WORK REQUEST
After finding "text-align: left ->" in the material below, output its line and every line after it through the last, exactly, but not the pictures.

DATA EXTRACTS
<<<<

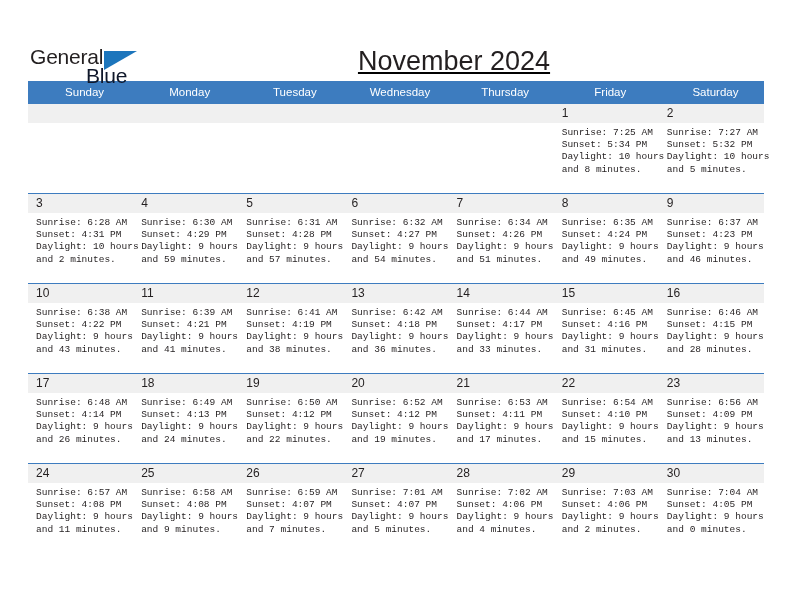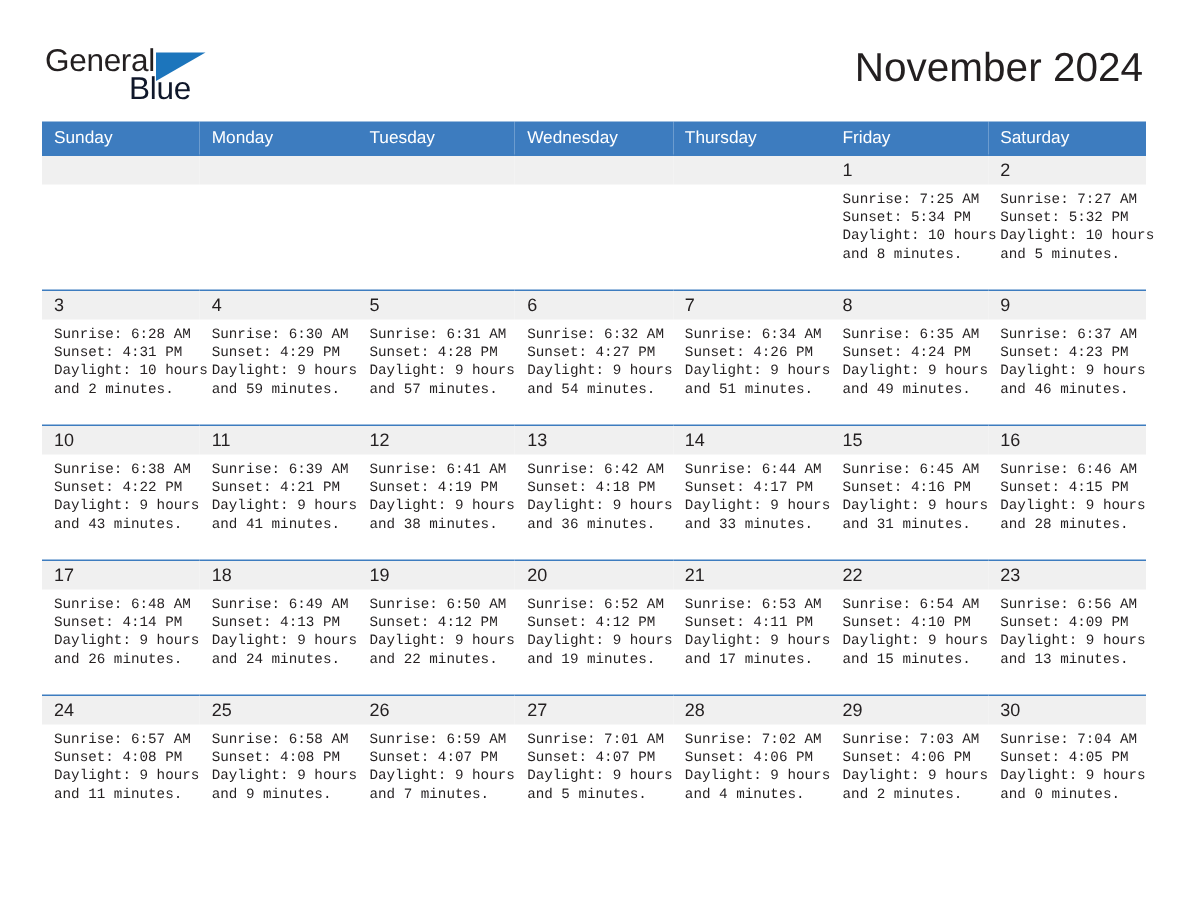"General" .top { padding-top: 30px -> 46px; text-decoration: none -> underline }
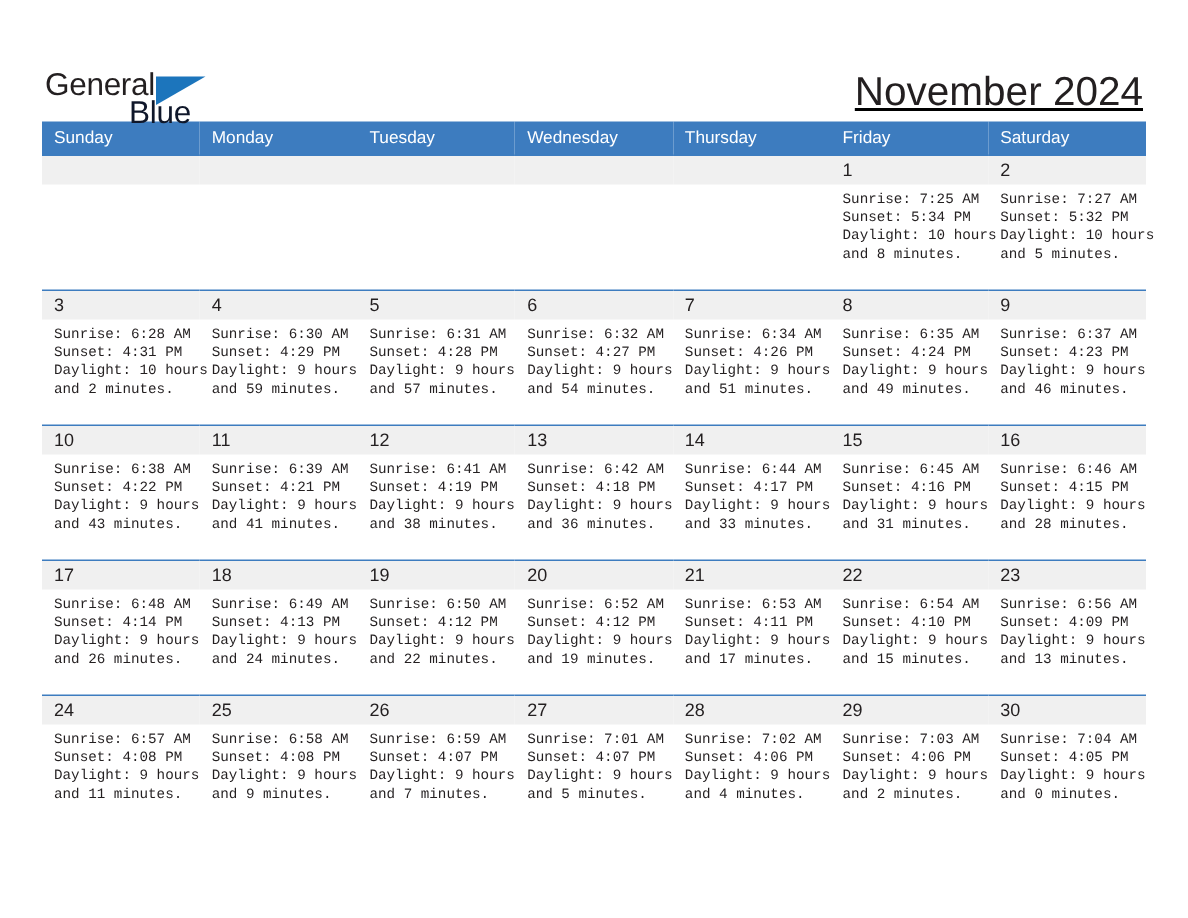"November 2024" .titles { text-align: right -> center }
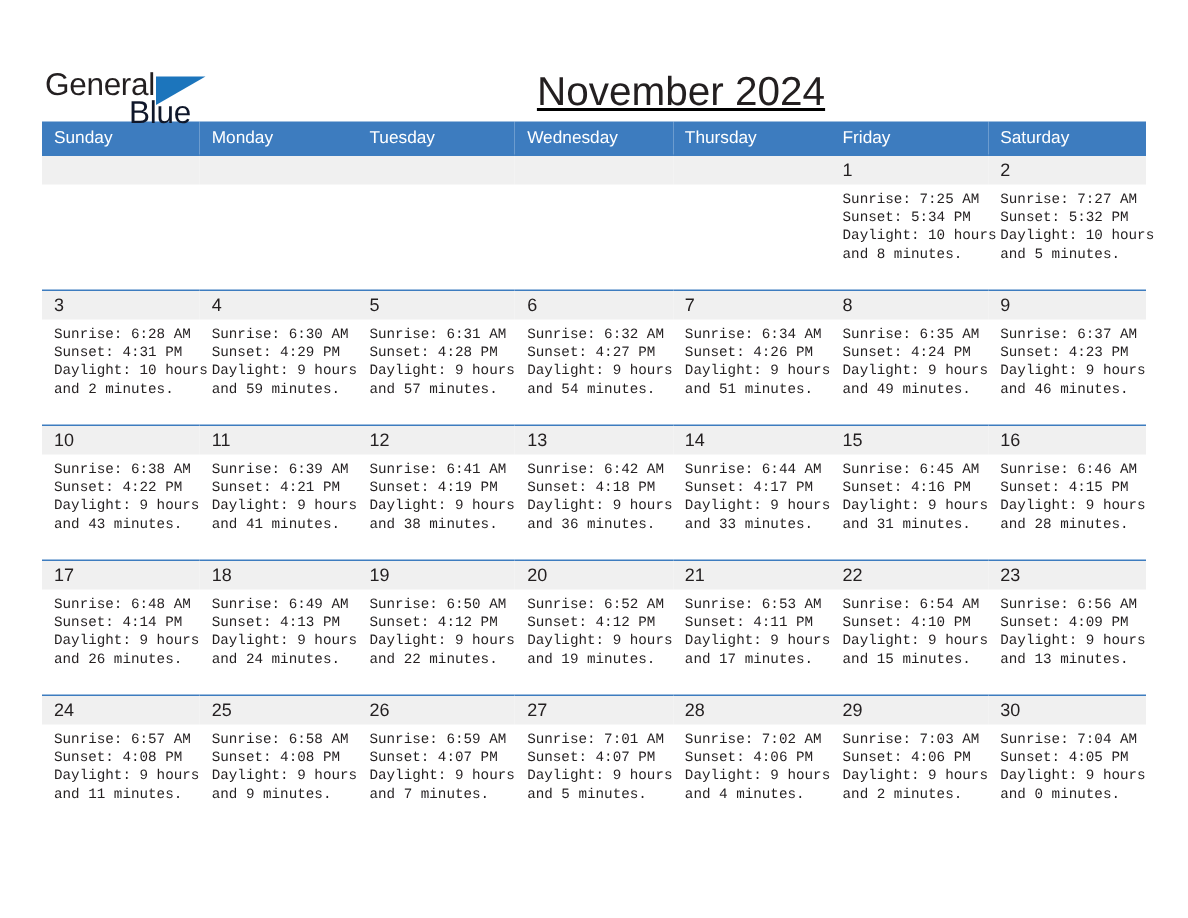"Sunday" .calendar th { text-align: left -> center }
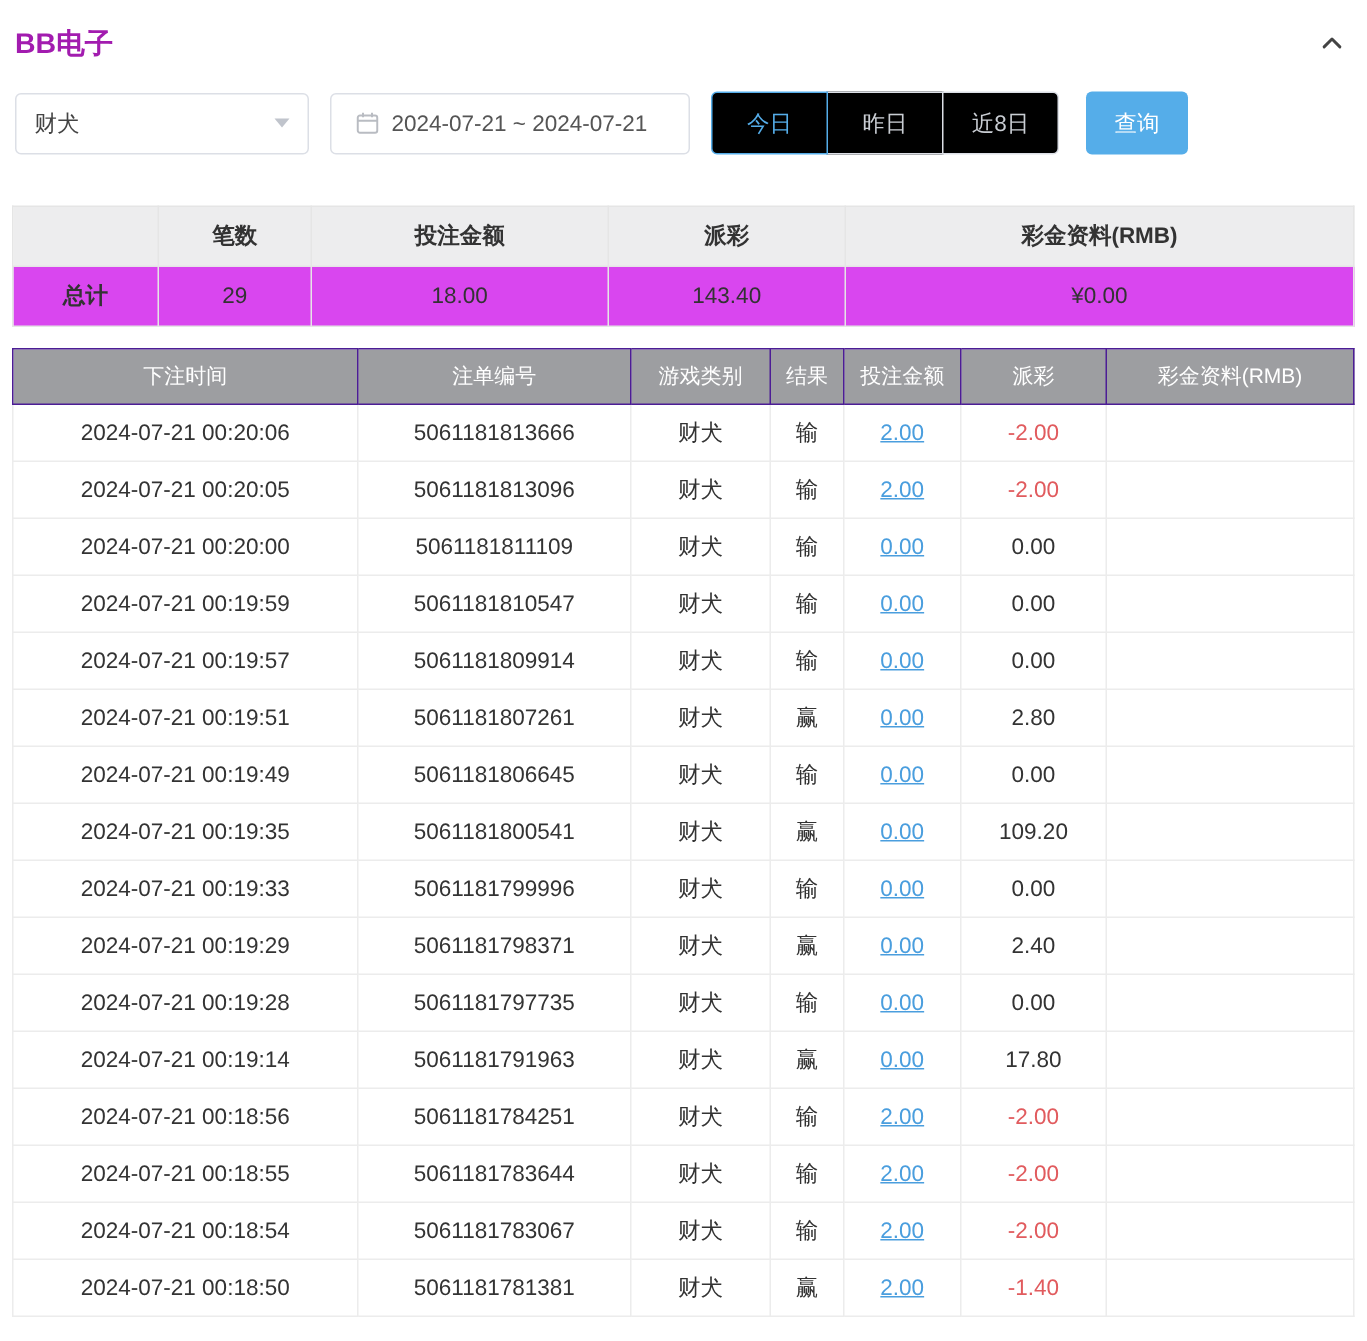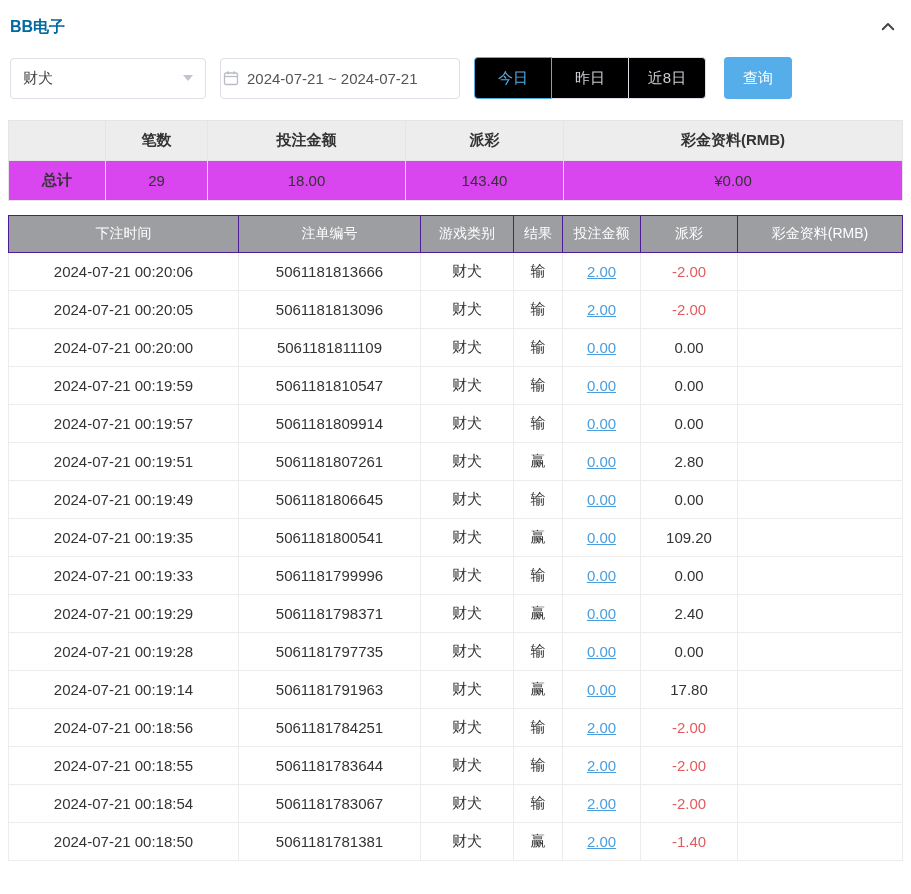"BB电子" .panel-title { color: #0369a1 -> #a21caf; font-size: 16px -> 19px }
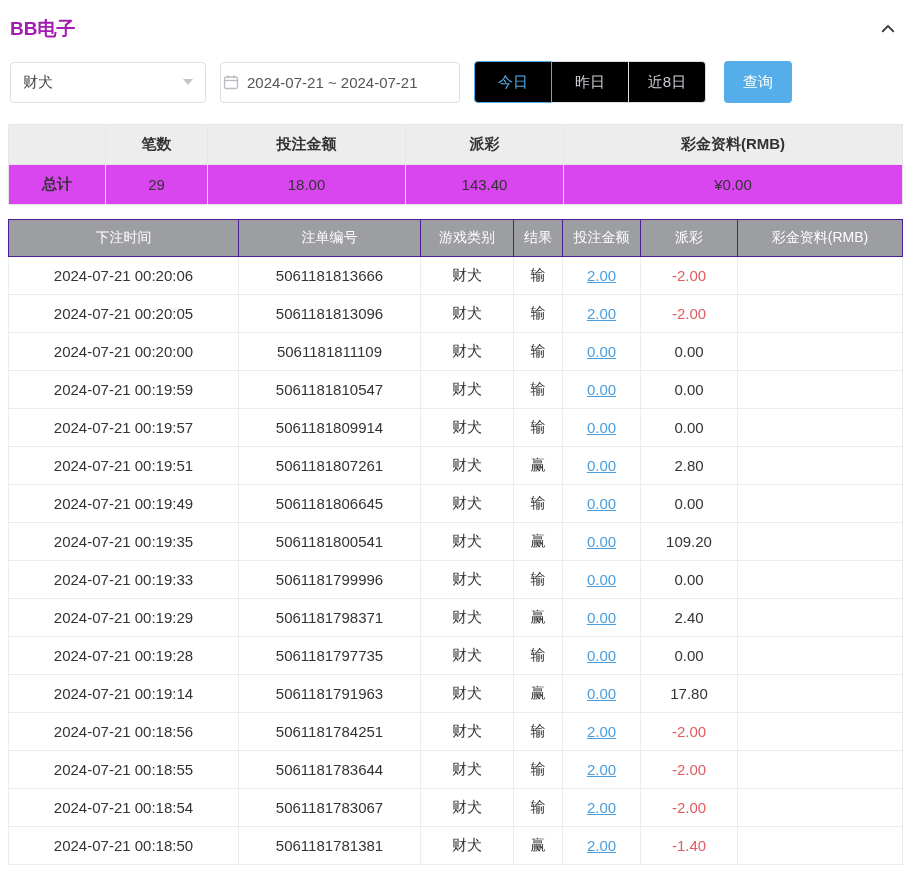"2024-07-21 ~ 2024-07-21" .date-box { padding: 0 2px -> 0 16px }
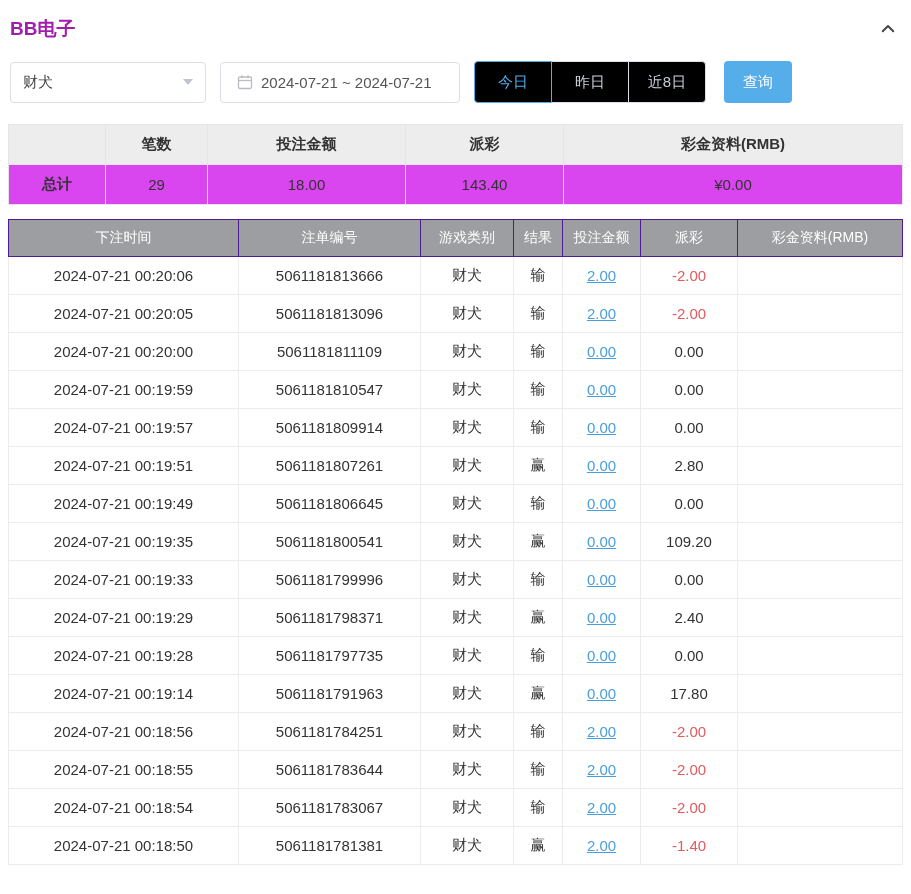"笔数" .summary { margin-top: 21px -> 34px }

>>>>

OUTPUT OF THE TASK
"Sunday" .calendar th { text-align: left -> center }
"BB电子" .panel-title { color: #0369a1 -> #a21caf; font-size: 16px -> 19px }
"2024-07-21 ~ 2024-07-21" .date-box { padding: 0 2px -> 0 16px }
"笔数" .summary { margin-top: 21px -> 34px }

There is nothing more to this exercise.